Thursday, June 22, 2017

Sunday Gospel Reflection, June 25, 2017: Answer me, O Lord...

 
How do we avoid separation from God? 

   Jeremiah doesn’t have an easy time of it.  Called to be a prophet to a people that has returned to its idolatrous ways, he is under constant threat from his persecutors.  It is not surprising that he undergoes an interior crisis of sorts:  you seduced me, Lord, and I let myself be seduced, he laments.  Jeremiah knows his persecutors believe God has abandoned them; they are profoundly self-centered and thus live in separation from the God who invites them to covenant.  But Jeremiah surmounts his own moment of crisis thanks to his returning confidence in the Lord:  to you I have entrusted my cause.  Like the psalmist in Psalm 69, Jeremiah is able to praise the Lord, able to bear insult because zeal for the Lord’s house consumes him.  Unlike his persecutors, who have cut themselves off from relationship with God, Jeremiah resists such separation, putting his faith in the relationship that is at the core of his existence.

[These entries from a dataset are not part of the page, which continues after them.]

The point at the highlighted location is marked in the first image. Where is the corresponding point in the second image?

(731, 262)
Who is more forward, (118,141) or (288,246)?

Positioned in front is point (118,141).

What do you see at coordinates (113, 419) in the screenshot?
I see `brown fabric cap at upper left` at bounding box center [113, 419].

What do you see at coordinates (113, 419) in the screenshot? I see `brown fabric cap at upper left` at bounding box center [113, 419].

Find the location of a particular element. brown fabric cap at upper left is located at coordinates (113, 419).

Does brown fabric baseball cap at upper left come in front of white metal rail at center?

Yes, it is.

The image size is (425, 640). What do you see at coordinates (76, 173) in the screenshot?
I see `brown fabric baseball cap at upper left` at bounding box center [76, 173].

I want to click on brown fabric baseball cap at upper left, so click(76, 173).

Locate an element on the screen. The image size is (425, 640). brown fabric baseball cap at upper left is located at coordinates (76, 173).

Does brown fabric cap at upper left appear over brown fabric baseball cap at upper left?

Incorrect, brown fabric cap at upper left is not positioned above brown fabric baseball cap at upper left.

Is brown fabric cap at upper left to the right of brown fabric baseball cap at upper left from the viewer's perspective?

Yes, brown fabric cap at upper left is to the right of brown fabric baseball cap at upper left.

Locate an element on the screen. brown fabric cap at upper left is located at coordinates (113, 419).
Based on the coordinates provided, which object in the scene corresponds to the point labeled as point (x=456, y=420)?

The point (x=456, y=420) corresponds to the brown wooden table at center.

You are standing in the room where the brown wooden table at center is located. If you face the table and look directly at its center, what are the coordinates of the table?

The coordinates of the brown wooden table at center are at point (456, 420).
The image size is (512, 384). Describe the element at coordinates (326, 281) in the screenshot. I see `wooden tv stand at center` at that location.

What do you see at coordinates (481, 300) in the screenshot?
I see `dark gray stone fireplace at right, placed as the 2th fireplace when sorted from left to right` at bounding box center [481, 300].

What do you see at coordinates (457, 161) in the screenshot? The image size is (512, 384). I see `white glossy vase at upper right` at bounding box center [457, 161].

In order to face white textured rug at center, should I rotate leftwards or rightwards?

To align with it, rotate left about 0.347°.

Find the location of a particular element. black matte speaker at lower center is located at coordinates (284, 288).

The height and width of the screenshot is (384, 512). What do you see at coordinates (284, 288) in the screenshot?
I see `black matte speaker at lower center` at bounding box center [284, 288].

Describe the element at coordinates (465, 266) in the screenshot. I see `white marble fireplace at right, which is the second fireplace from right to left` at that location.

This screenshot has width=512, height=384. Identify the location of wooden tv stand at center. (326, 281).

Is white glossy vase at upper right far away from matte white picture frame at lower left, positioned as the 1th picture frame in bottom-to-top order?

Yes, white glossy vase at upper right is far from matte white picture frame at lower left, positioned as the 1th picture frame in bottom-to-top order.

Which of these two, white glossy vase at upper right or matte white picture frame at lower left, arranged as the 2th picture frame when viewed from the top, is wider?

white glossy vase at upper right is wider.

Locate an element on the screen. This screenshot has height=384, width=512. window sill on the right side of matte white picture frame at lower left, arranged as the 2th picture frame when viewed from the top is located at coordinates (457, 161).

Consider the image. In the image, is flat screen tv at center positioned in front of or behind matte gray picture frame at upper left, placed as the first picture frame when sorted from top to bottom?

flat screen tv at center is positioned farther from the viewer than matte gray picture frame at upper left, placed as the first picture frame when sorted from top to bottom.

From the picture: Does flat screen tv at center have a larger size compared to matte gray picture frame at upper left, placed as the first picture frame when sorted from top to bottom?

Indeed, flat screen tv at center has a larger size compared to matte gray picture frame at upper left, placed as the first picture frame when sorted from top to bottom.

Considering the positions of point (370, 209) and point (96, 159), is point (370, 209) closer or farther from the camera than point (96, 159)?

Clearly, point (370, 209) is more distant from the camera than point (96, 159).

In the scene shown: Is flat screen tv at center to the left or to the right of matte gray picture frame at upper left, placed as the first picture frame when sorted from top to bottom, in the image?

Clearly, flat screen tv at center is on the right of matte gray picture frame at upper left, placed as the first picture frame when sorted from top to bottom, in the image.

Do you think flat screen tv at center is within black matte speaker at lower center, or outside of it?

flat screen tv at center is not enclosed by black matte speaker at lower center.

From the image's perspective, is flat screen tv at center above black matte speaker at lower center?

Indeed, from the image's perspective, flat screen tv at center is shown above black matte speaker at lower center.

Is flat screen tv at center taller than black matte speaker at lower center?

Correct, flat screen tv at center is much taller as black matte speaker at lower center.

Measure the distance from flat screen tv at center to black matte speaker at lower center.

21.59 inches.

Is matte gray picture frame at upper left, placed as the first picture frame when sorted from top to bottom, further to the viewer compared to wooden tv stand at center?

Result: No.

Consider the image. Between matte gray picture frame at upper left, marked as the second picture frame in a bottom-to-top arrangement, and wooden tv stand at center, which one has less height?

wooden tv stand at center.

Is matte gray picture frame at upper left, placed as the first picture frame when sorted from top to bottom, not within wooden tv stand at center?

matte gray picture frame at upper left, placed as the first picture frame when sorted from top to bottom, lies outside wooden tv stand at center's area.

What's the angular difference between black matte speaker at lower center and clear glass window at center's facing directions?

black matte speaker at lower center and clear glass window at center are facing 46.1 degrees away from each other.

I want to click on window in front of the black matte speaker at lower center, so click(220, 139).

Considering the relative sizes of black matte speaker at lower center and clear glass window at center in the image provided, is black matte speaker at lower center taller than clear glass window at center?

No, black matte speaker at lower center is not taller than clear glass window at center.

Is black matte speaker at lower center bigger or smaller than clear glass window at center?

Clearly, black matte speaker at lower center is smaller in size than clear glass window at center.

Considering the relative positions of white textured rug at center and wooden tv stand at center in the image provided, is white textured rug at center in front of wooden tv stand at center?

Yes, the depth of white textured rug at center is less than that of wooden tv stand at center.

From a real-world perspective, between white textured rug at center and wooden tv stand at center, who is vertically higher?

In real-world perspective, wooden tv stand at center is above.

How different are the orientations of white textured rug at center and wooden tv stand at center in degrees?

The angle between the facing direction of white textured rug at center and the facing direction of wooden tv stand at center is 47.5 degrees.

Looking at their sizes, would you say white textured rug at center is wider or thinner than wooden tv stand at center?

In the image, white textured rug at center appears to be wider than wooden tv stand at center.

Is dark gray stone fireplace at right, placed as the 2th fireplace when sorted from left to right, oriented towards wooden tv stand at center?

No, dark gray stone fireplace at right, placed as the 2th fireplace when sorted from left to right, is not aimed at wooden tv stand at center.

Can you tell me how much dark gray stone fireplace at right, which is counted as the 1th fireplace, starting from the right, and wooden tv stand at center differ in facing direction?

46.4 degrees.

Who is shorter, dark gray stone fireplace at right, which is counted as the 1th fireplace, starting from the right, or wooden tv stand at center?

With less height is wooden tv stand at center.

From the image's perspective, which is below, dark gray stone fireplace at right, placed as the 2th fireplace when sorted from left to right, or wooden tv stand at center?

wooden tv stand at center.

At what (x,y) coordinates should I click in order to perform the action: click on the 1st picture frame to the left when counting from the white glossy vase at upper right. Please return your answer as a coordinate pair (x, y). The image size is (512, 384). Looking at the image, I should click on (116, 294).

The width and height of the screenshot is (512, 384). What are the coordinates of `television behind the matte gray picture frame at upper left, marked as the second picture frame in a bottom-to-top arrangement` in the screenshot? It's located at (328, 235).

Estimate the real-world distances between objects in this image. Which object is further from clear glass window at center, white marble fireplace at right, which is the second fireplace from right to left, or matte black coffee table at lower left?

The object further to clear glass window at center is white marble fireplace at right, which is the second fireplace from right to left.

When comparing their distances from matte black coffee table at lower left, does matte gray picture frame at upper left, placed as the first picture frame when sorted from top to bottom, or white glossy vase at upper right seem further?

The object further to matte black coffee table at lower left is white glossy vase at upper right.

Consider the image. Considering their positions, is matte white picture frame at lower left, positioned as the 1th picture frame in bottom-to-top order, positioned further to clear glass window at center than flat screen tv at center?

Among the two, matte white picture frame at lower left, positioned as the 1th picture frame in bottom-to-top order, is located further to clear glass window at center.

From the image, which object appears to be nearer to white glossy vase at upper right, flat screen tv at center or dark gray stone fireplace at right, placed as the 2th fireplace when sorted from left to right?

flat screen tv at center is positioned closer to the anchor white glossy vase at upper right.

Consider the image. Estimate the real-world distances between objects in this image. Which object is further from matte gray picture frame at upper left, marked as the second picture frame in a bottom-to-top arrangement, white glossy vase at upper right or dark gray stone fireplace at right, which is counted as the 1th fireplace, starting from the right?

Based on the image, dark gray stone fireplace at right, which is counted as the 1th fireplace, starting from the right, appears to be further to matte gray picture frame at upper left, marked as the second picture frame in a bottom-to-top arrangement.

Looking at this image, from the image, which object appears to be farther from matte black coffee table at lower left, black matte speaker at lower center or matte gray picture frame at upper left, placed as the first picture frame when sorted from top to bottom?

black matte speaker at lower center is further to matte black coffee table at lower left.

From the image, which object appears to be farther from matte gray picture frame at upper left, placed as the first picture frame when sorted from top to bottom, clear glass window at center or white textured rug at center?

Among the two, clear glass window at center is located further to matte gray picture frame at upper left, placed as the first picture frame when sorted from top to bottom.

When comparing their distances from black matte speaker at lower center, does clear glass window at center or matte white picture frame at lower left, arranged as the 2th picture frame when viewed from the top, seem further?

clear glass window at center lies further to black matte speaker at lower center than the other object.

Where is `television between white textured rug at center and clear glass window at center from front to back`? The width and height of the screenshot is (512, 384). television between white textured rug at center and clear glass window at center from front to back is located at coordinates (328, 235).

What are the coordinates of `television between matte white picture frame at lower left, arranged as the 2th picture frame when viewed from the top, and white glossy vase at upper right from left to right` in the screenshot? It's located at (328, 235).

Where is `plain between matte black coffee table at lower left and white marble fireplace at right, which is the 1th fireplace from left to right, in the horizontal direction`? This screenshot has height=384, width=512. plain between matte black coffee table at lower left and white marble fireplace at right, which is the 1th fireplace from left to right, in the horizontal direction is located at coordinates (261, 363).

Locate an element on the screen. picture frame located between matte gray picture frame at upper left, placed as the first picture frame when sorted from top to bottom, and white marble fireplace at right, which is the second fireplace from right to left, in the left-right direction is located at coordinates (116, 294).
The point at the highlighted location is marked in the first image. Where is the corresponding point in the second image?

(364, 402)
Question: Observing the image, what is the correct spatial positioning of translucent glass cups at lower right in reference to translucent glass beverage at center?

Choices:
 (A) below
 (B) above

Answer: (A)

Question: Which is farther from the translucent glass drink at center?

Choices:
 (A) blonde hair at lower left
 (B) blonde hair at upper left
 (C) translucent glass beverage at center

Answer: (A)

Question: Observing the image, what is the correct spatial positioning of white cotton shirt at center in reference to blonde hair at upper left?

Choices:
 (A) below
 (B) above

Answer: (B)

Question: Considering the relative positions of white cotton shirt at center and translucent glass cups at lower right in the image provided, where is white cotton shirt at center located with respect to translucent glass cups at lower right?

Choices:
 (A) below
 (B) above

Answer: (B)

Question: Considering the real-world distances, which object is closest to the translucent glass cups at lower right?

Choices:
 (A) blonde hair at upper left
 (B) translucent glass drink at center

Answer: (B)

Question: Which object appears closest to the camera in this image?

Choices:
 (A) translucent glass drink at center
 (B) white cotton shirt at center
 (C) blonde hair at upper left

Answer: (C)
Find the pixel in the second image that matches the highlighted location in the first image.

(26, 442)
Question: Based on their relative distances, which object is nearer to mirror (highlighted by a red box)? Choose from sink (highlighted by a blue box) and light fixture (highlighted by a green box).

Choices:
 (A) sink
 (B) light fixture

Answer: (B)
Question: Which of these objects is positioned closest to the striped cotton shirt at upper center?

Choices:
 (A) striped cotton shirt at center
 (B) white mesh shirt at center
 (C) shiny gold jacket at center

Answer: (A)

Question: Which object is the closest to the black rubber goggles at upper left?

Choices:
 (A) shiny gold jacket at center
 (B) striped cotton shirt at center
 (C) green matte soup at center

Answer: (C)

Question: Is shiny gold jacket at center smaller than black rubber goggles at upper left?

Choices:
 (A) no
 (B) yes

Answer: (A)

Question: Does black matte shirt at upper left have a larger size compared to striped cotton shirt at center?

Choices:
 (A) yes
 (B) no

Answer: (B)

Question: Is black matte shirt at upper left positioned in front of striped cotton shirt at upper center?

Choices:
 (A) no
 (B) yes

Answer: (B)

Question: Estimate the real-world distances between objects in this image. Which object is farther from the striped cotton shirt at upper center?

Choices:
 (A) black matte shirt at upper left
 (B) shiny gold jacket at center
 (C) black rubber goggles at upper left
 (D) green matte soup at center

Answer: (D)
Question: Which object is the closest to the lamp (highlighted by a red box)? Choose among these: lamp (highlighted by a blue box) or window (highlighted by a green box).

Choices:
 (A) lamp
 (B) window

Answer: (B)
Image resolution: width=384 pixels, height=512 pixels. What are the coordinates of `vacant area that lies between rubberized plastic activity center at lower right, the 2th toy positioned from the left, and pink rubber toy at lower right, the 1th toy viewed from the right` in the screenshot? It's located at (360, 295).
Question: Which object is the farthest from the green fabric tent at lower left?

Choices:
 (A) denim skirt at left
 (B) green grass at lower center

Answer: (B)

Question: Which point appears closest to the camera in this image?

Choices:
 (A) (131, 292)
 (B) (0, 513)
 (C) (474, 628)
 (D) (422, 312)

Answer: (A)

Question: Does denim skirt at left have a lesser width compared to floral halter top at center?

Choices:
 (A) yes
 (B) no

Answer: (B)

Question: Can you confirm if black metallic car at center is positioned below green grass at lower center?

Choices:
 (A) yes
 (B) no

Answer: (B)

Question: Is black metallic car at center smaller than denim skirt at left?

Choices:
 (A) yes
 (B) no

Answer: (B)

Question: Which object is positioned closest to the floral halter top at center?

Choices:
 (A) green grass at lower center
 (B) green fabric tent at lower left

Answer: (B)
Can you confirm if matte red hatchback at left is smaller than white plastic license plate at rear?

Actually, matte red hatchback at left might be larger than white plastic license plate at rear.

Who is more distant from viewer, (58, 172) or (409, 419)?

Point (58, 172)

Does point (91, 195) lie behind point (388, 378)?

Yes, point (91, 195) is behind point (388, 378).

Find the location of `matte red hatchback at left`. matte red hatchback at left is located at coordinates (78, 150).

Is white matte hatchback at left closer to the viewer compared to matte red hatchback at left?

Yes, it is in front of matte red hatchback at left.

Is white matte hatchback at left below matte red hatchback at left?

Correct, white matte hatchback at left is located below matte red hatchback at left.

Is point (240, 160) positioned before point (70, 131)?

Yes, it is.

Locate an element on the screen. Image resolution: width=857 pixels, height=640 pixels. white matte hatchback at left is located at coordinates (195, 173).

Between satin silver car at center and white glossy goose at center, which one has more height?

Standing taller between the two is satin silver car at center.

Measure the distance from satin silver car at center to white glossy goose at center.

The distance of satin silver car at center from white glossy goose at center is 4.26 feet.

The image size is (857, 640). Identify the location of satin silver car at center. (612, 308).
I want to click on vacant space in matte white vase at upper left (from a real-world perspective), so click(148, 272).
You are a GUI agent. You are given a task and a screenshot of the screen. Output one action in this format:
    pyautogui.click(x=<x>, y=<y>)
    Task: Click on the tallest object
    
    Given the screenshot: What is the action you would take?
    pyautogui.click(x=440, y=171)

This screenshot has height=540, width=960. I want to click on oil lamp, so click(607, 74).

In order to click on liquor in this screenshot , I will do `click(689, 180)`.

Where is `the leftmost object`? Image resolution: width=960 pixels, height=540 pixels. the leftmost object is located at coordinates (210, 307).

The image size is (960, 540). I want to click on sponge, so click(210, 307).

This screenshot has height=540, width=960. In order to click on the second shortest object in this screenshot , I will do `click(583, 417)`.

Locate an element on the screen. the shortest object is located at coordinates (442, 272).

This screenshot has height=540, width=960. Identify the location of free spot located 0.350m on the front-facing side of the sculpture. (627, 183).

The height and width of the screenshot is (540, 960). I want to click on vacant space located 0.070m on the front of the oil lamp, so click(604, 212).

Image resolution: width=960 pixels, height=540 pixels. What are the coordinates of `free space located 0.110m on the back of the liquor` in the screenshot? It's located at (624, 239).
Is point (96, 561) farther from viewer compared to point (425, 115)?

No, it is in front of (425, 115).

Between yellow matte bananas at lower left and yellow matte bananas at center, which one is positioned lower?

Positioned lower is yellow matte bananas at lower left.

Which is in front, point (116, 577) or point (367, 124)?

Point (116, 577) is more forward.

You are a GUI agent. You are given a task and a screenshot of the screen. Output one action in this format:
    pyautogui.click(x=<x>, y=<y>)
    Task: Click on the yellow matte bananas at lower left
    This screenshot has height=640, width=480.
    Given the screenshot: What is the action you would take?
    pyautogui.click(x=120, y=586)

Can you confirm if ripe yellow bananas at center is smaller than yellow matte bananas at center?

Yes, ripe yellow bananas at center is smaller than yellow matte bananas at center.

   Whenever we put our own self-focus before our faith in the Lord, we are entering into that mode of separation that follows the pattern of the trespass of Adam, as Paul explains to the Corinthians.  Sin – separation – isolates rather than incorporates.  But the death of Jesus restores us to relationship through grace and forgiveness; this is his gift to us, a gift that overflows for the many.  It is also a gift that leaves no place for fear:  Fear no one, Jesus tells the Twelve in Matthew’s Gospel, for no one can take this gift from you.  Instead, go out and share God’s love, proclaiming it on the housetops!  If we do, living from that love, separation diminishes as we move ever closer to the fullness of life in Christ.

This post is based on Fr. Pat’s Scripture class.